For a number of years now, Sotheby’s have held an exhibition of sculptures in the gardens at Chatsworth. It’s advertised as a “selling exhibition”, but I doubt if the vast majority of visitors would have to means to contemplate purchasing any of the works on display. I guess Sotherby’s use it as an opportunity to show of their wares to prospective clients who will, no doubt, be invited to be lavishly entertained in the sumptuous surroundings of this grand stately home of the Duke of Devonshire at private showings. But the exhibition also a great opportunity for more ordinary mortals to see some outstanding Modern Art.

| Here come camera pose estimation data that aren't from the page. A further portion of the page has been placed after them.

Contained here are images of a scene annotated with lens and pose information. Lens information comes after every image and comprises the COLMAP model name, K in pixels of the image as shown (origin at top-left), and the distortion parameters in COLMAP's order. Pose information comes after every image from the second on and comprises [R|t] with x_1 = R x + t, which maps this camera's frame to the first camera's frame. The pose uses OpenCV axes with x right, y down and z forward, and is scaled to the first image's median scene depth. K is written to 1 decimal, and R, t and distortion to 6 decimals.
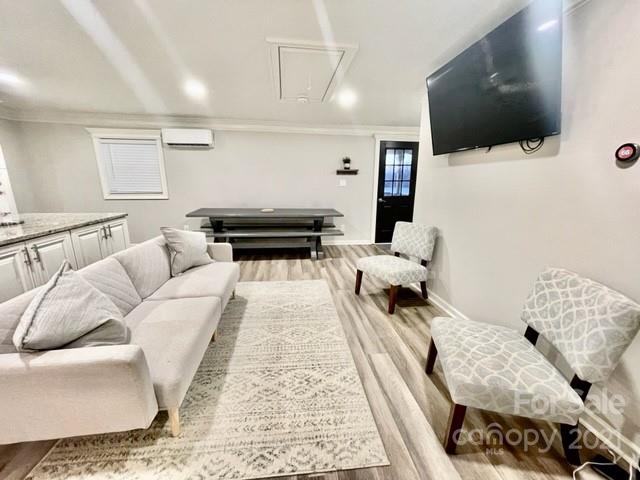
lens RADIAL K [[261.1, 0, 322.2], [0, 261.1, 241.5], [0, 0, 1]] dist [-0.002499, 0.000342]
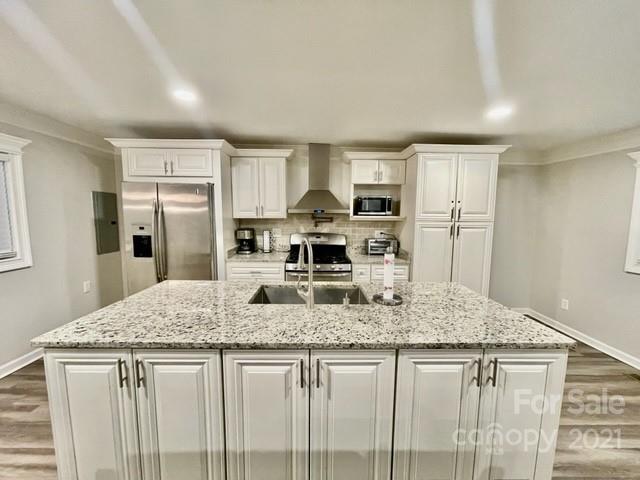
lens RADIAL K [[261.1, 0, 320.9], [0, 261.1, 240.6], [0, 0, 1]] dist [-0.002499, 0.000342]
pose [[-0.108296, 0.087592, -0.990252, -0.304578], [-0.241371, 0.963987, 0.111666, -0.195137], [0.964371, 0.251111, -0.083254, 0.581272]]
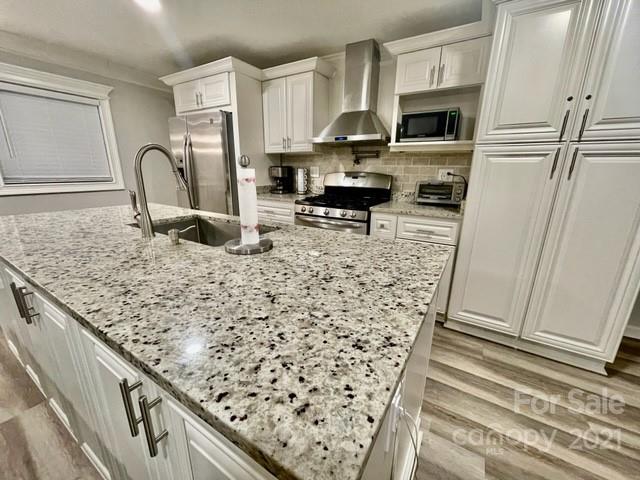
lens RADIAL K [[261.1, 0, 318.2], [0, 261.1, 241.4], [0, 0, 1]] dist [-0.002499, 0.000342]
pose [[-0.624648, 0.186447, -0.758322, -0.643943], [-0.203486, 0.898669, 0.388570, -0.203714], [0.753928, 0.397027, -0.523413, 0.937776]]
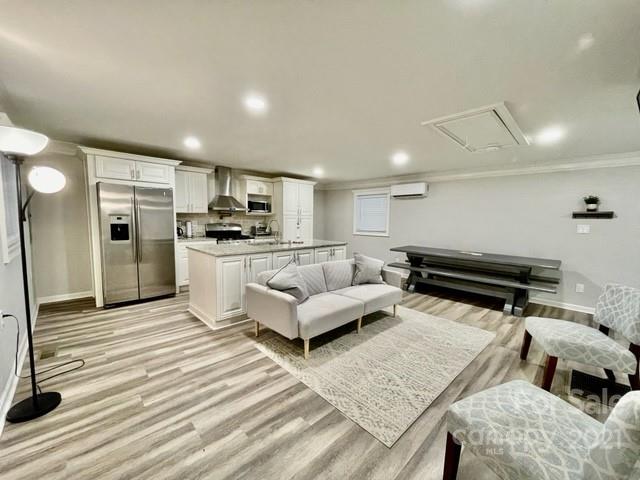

There were works by some artists I knew, such as Anthony Gormley and Lynn Chadwick, but there were plenty of discoveries too
In my view, large works of sculpture such as those included in the exhibition, are enhanced by being located outdoors in parkland – and the Gardens at Chatsworth with the Palladian mansion certainly provided a magnificent backdrop. Being sited outdoors allows different perspectives to be obtained – from a distance and from close up and from different angles. For me, a large complex work Hoop-La by Alice Aycock wouldn’t have worked indoors. But in the park we could get an overview from a distance, get close in to appreciate the complexity of the work and the artist’s craftsmanship, view it from different angles which revealed different perspectives, shapes and effects created by both the work and the changing view of the garden, lake and house. This was also true for many of the other works on display. We felt that the curators had done a very good job at selecting appropriate locations for the sculptures.
Visiting the exhibition was the main motivation for our short break in the Peak District. We were lucky as it turned out to be a fine day – it would have been less pleasant walking round the gardens to view the sculpture if had been raining. The exhibition has become an annual event and I think that we’ll be making the effort to return next Autumn.